Anthony Trollope: Autobiography of Anthony Trollope

12. CHAPTER XII - ON NOVELS AND THE ART OF WRITING THEM (continued)

It is so that I have lived with my characters, and thence has come whatever success I have obtained. There is a gallery of them, and of all in that gallery I may say that I know the tone of the voice, and the colour of the hair, every flame of the eye, and the very clothes they wear. Of each man I could assert whether he would have said these or the other words; of every woman, whether she would then have smiled or so have frowned. When I shall feel that this intimacy ceases, then I shall know that the old horse should be turned out to grass. That I shall feel it when I ought to feel it, I will by no means say. I do not know that I am at all wiser than Gil Blas' canon; but I do know that the power indicated is one without which the teller of tales cannot tell them to any good effect.

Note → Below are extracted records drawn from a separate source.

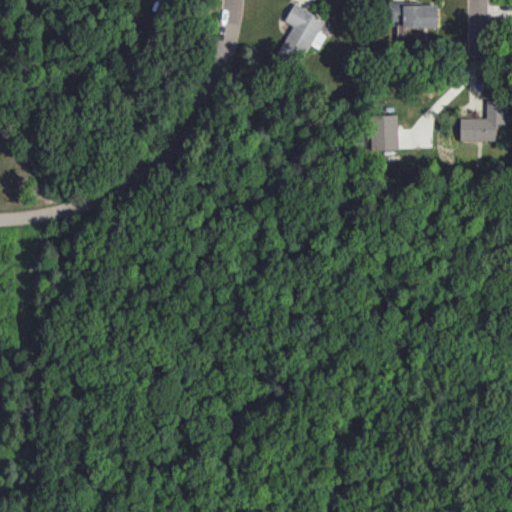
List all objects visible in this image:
road: (477, 32)
building: (301, 34)
building: (484, 122)
building: (384, 132)
road: (163, 159)
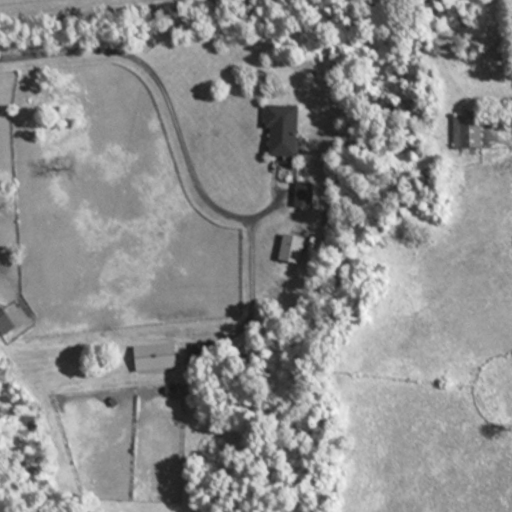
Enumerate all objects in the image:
road: (168, 14)
road: (165, 97)
building: (284, 132)
building: (469, 133)
building: (306, 197)
crop: (101, 209)
building: (294, 251)
building: (5, 325)
building: (157, 359)
crop: (126, 440)
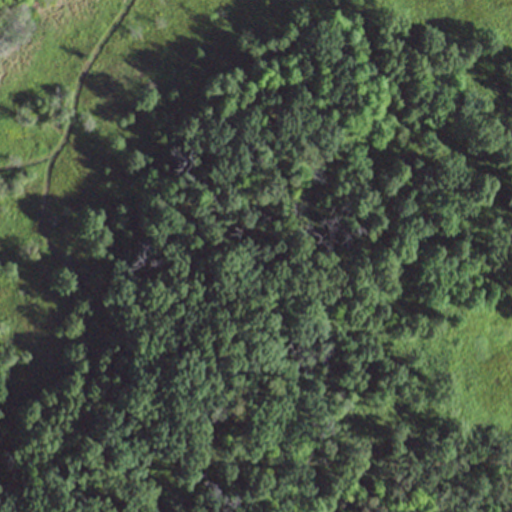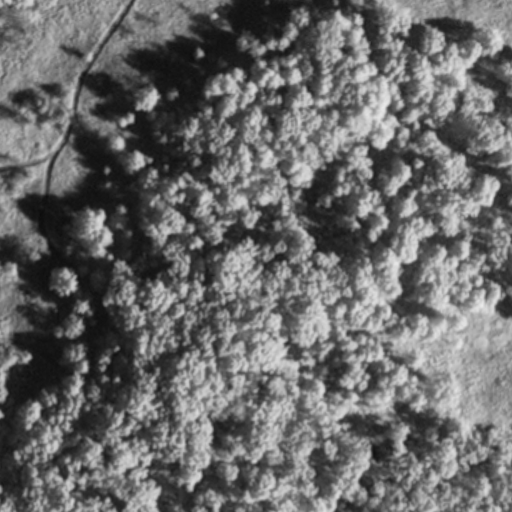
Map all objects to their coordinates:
road: (159, 349)
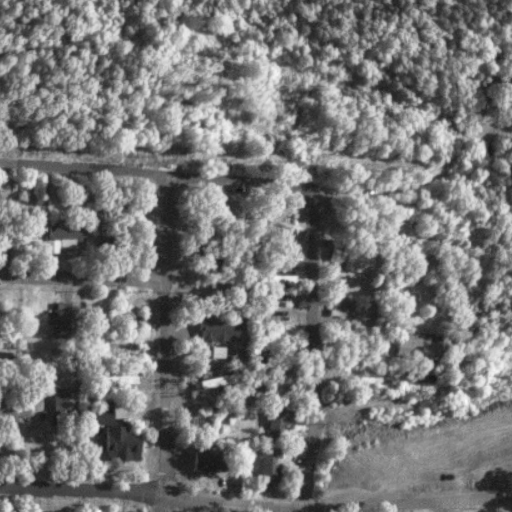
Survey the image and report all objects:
road: (236, 180)
building: (61, 235)
building: (14, 239)
building: (222, 254)
building: (332, 255)
building: (354, 262)
road: (84, 279)
building: (341, 309)
building: (64, 320)
building: (218, 329)
road: (167, 344)
building: (414, 347)
road: (314, 350)
building: (115, 380)
building: (63, 404)
building: (13, 408)
building: (100, 414)
building: (281, 422)
building: (120, 439)
building: (209, 461)
building: (270, 464)
road: (489, 498)
road: (457, 502)
road: (224, 506)
road: (449, 507)
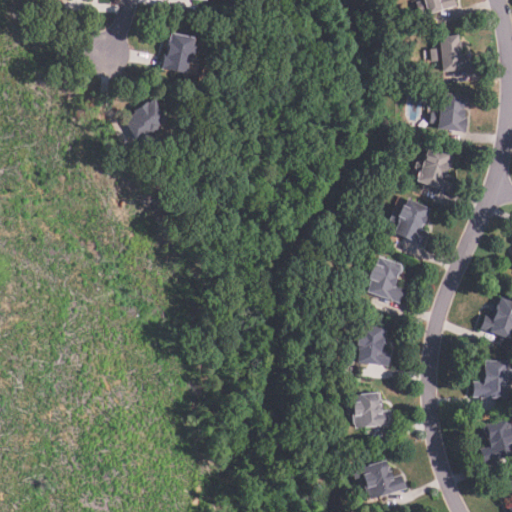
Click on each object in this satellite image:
building: (201, 0)
building: (206, 0)
building: (432, 5)
building: (440, 5)
road: (118, 35)
building: (175, 54)
building: (181, 54)
building: (448, 54)
building: (452, 57)
building: (450, 113)
building: (450, 114)
building: (148, 121)
building: (143, 122)
building: (438, 170)
building: (434, 171)
road: (501, 192)
building: (409, 222)
building: (413, 222)
road: (463, 256)
building: (384, 280)
building: (387, 280)
building: (498, 319)
building: (499, 319)
building: (375, 346)
building: (369, 347)
building: (489, 381)
building: (491, 381)
building: (367, 411)
building: (373, 416)
building: (496, 441)
building: (492, 444)
building: (376, 480)
building: (376, 481)
building: (508, 491)
building: (510, 492)
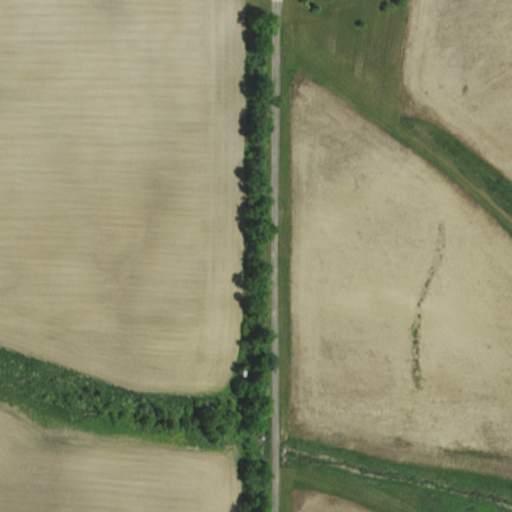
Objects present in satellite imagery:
road: (271, 256)
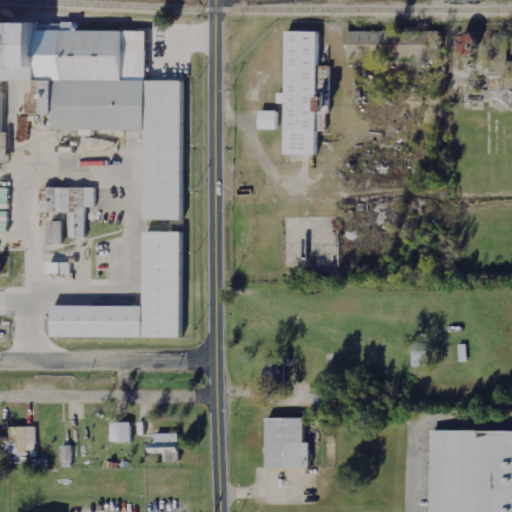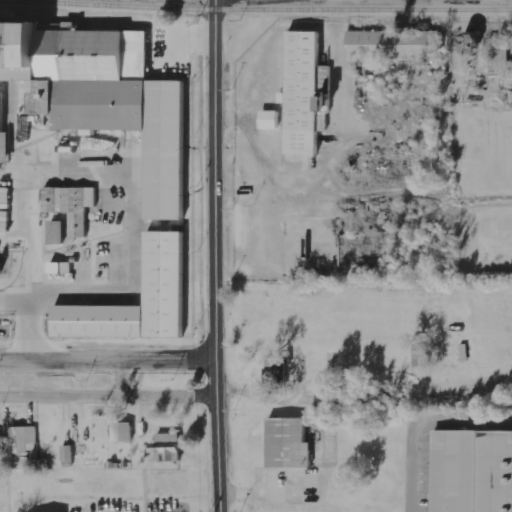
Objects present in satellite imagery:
railway: (255, 12)
building: (394, 44)
building: (478, 45)
building: (390, 46)
building: (305, 93)
building: (298, 94)
building: (104, 97)
building: (107, 97)
building: (273, 120)
building: (71, 211)
road: (215, 256)
building: (65, 268)
building: (135, 299)
building: (141, 301)
road: (107, 355)
building: (425, 355)
building: (279, 371)
building: (328, 399)
building: (126, 432)
building: (23, 443)
building: (283, 444)
building: (290, 444)
building: (170, 446)
building: (70, 456)
building: (473, 470)
building: (469, 472)
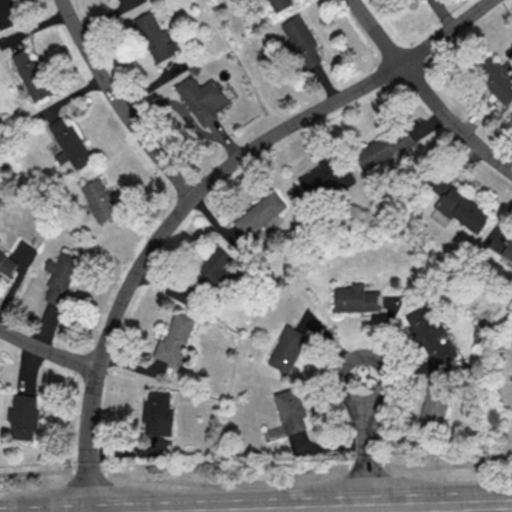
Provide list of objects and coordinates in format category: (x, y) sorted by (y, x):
building: (277, 5)
building: (7, 13)
building: (154, 35)
building: (300, 42)
building: (32, 73)
building: (496, 78)
road: (425, 89)
building: (202, 98)
road: (121, 103)
building: (69, 143)
building: (385, 146)
building: (327, 178)
road: (197, 192)
building: (100, 200)
building: (463, 210)
building: (259, 213)
building: (507, 248)
building: (7, 263)
building: (214, 266)
building: (59, 276)
building: (355, 298)
building: (430, 333)
building: (176, 337)
building: (287, 349)
road: (47, 350)
building: (435, 402)
building: (292, 410)
building: (158, 413)
building: (23, 416)
road: (366, 443)
road: (257, 480)
road: (451, 505)
road: (478, 508)
road: (335, 509)
road: (390, 510)
road: (275, 511)
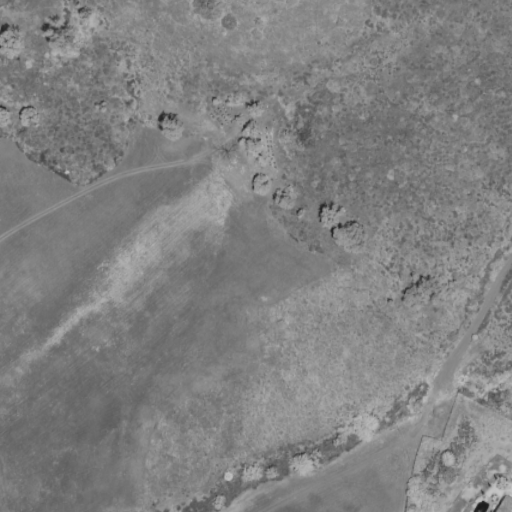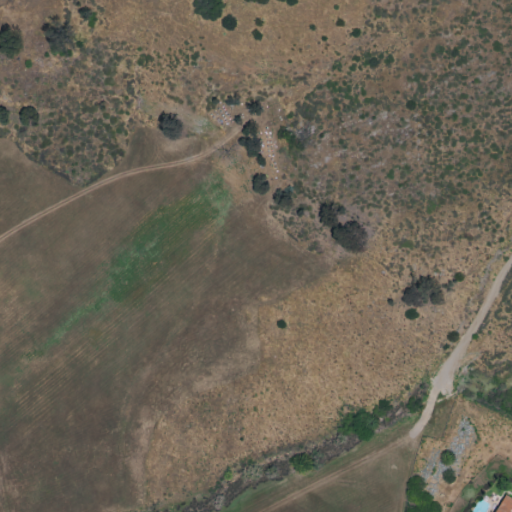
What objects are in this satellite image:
park: (250, 129)
road: (121, 177)
road: (418, 423)
building: (504, 504)
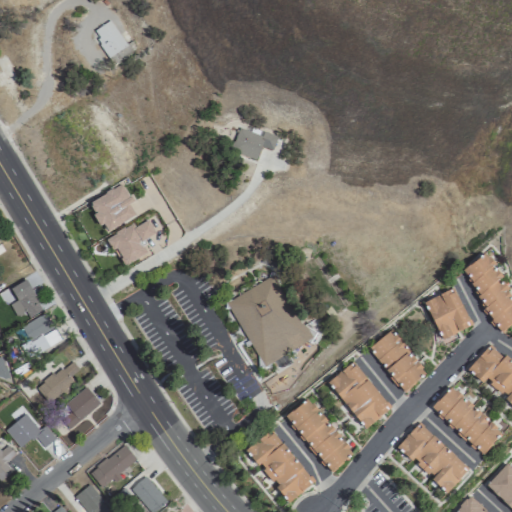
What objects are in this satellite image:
building: (110, 41)
road: (43, 55)
building: (99, 133)
building: (251, 142)
building: (111, 208)
road: (173, 236)
road: (182, 240)
building: (130, 242)
building: (489, 290)
building: (489, 291)
building: (23, 299)
building: (24, 300)
building: (446, 313)
building: (447, 313)
building: (267, 320)
building: (268, 320)
road: (479, 321)
building: (37, 335)
road: (108, 341)
road: (221, 342)
building: (397, 360)
road: (184, 365)
building: (2, 368)
building: (493, 371)
building: (494, 371)
building: (56, 382)
building: (57, 382)
road: (383, 387)
building: (357, 395)
building: (358, 395)
building: (79, 406)
building: (76, 408)
building: (466, 419)
road: (398, 420)
building: (465, 420)
building: (27, 432)
building: (27, 432)
building: (319, 434)
building: (318, 436)
road: (443, 436)
road: (76, 456)
building: (431, 457)
building: (431, 457)
road: (308, 459)
building: (4, 460)
building: (4, 461)
building: (112, 465)
building: (278, 465)
building: (110, 466)
building: (279, 466)
building: (502, 485)
road: (372, 492)
building: (148, 494)
building: (89, 500)
building: (90, 500)
building: (468, 506)
building: (469, 506)
building: (57, 510)
building: (59, 510)
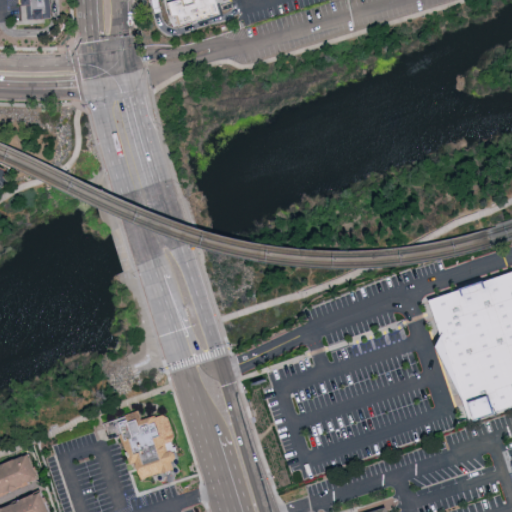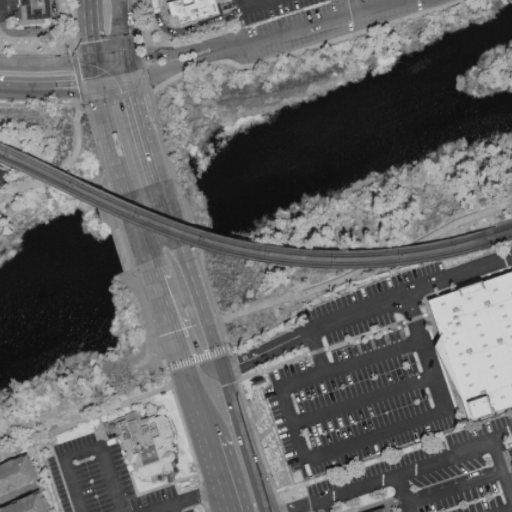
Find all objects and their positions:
road: (245, 4)
road: (261, 4)
parking lot: (240, 6)
building: (42, 8)
parking lot: (8, 9)
building: (38, 9)
building: (196, 10)
parking lot: (272, 10)
building: (198, 13)
road: (315, 23)
parking lot: (319, 24)
road: (122, 29)
road: (36, 32)
road: (88, 32)
road: (305, 43)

The language in which the novelist is to put forth his story, the colours with which he is to paint his picture, must of course be to him matter of much consideration. Let him have all other possible gifts,--imagination, observation, erudition, and industry,--they will avail him nothing for his purpose, unless he can put forth his work in pleasant words. If he be confused, tedious, harsh, or unharmonious, readers will certainly reject him. The reading of a volume of history or on science may represent itself as a duty; and though the duty may by a bad style be made very disagreeable, the conscientious reader will perhaps perform it. But the novelist will be assisted by no such feeling. Any reader may reject his work without the burden of a sin. It is the first necessity of his position that he make himself pleasant. To do this, much more is necessary than to write correctly. He may indeed be pleasant without being correct,--as I think can be proved by the works of more than one distinguished novelist. But he must be intelligible,--intelligible without trouble; and he must be harmonious.